What have we wrought?
I’ve painted a grim picture. But anyone can pick out small details in published studies and produce a tremendous list of errors. Do these problems matter?
Well, yes. I wouldn’t have written this otherwise.
John Ioannidis’s famous article “Why Most Published Research Findings are False”31 was grounded in mathematical concerns rather than an empirical test of research results. If most research articles have poor statistical power – and they do – while researchers have the freedom to choose among multitudes of analyses methods to get favorable results – and they do – when most tested hypotheses are false and most true hypotheses correspond to very small effects, we are mathematically determined to get a multitude of false positives.
But if you want empiricism, you can have it, courtesy of John Ioannidis and Jonathan Schoenfeld. They studied the question “Is everything we eat associated with cancer?”51 After choosing fifty common ingredients out of a cookbook, they set out to find studies linking them to cancer rates – and found 216 studies on forty different ingredients. Of course, most of the studies disagreed with each other. Most ingredients had multiple studies claiming they increased and decreased the risk of getting cancer. Most of the statistical evidence was weak, and meta-analyses usually showed much smaller effects on cancer rates than the original studies.

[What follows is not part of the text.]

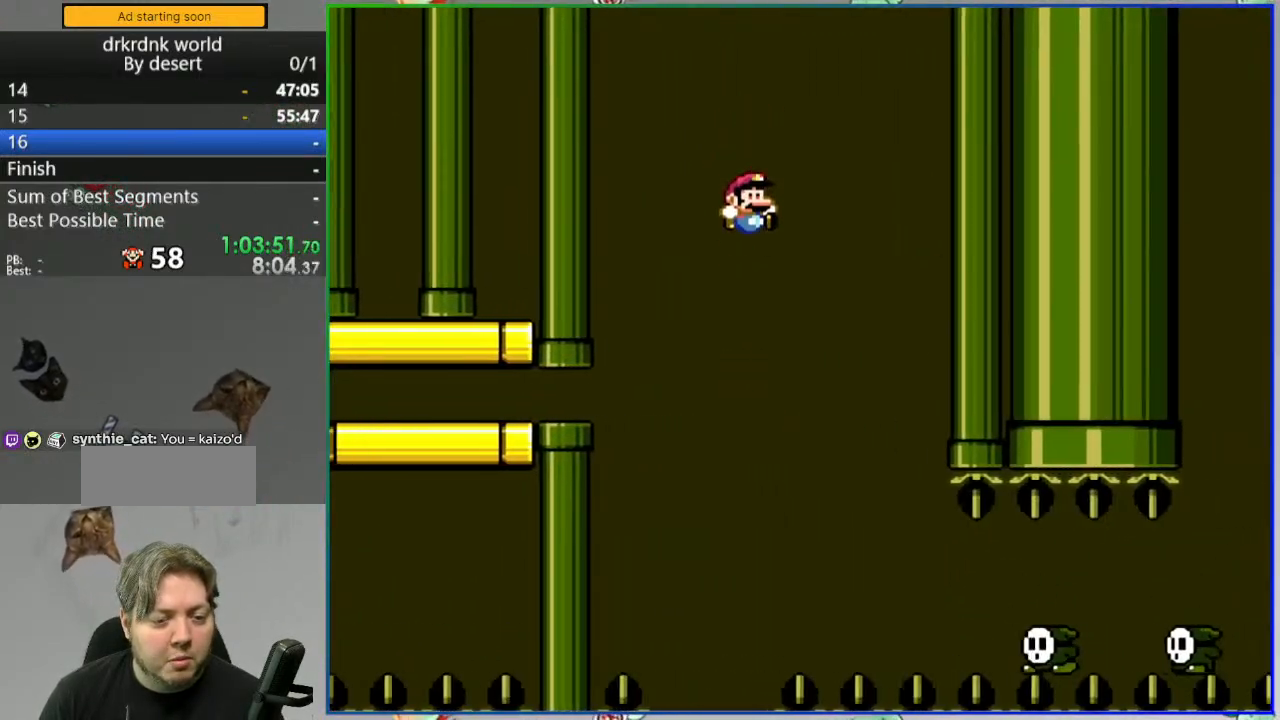
{"dt_ms": 1000, "buttons": ["B", "Y"]}
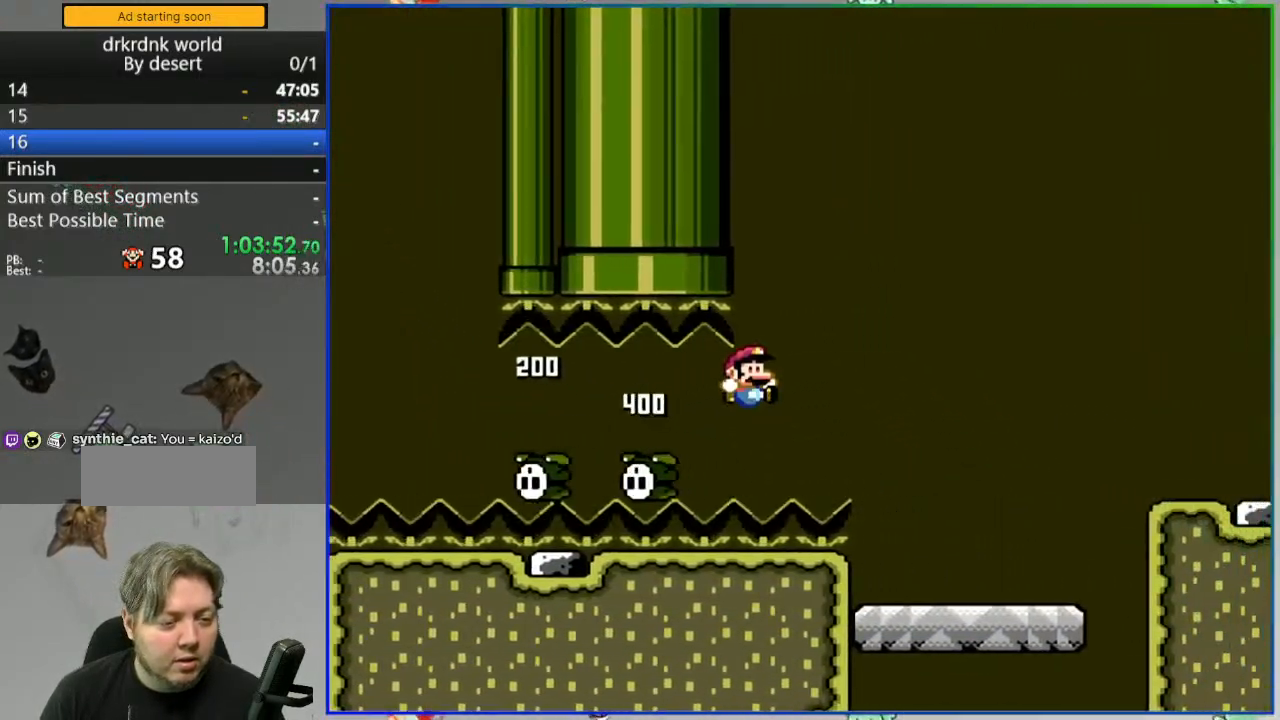
{"dt_ms": 500, "buttons": ["B", "Y"], "events": [[133, "B", "up"], [417, "B", "down"]]}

但如果你想遵循经验主义，你也可以这样做，但是请尊重John Ioannidis和Jonathan Schoenfeld的工作。他们研究“是否所有我们摄入的东西都会导致癌症？”这个问题。他们从一本食谱中选出50种常见的配料，然后寻找与之相关的致癌率的研究——结果发现关于40种配料有216个研究。当然，大多数研究结果是相互矛盾的。针对多数配料都得出过促进或者抑制患癌症的风险。大多数研究的统计证据都很弱，而元分析得出的在致癌率的效应规模比原始研究要小更多。
Of course, being contradicted by follow-up studies and meta-analyses doesn’t prevent a paper from being cited as though it were true. Even effects which have been contradicted by massive follow-up trials with unequivocal results are frequently cited five or ten years later, with scientists apparently not noticing that the results are false.55 Of course, new findings get widely publicized in the press, while contradictions and corrections are hardly ever mentioned.23 You can hardly blame the scientists for not keeping up.
Let’s not forget the merely biased results. Poor reporting standards in medical journals mean studies testing new treatments for schizophrenia can neglect to include the scale they used to evaluate symptoms – a handy source of bias, as trials using unpublished scales tend to produce better results than those using previously validated tests.40 Other medical studies simply omit particular results if they’re not favorable or interesting, biasing subsequent meta-analyses to only include positive results. A third of meta-analyses are estimated to suffer from this problem.34
Another review compared meta-analyses to subsequent large randomized controlled trials, considered the gold standard in medicine. In over a third of cases, the randomized trial’s outcome did not correspond well to the meta-analysis.39 Other comparisons of meta-analyses to subsequent research found that most results were inflated, with perhaps a fifth representing false positives.45
Let’s not forget the multitude of physical science papers which misuse confidence intervals.37 Or the peer-reviewed psychology paper allegedly providing evidence for psychic powers, on the basis of uncontrolled multiple comparisons in exploratory studies.58 Unsurprisingly, results failed to be replicated – by scientists who appear not to have calculated the statistical power of their tests.20
We have a problem. Let’s work on fixing it.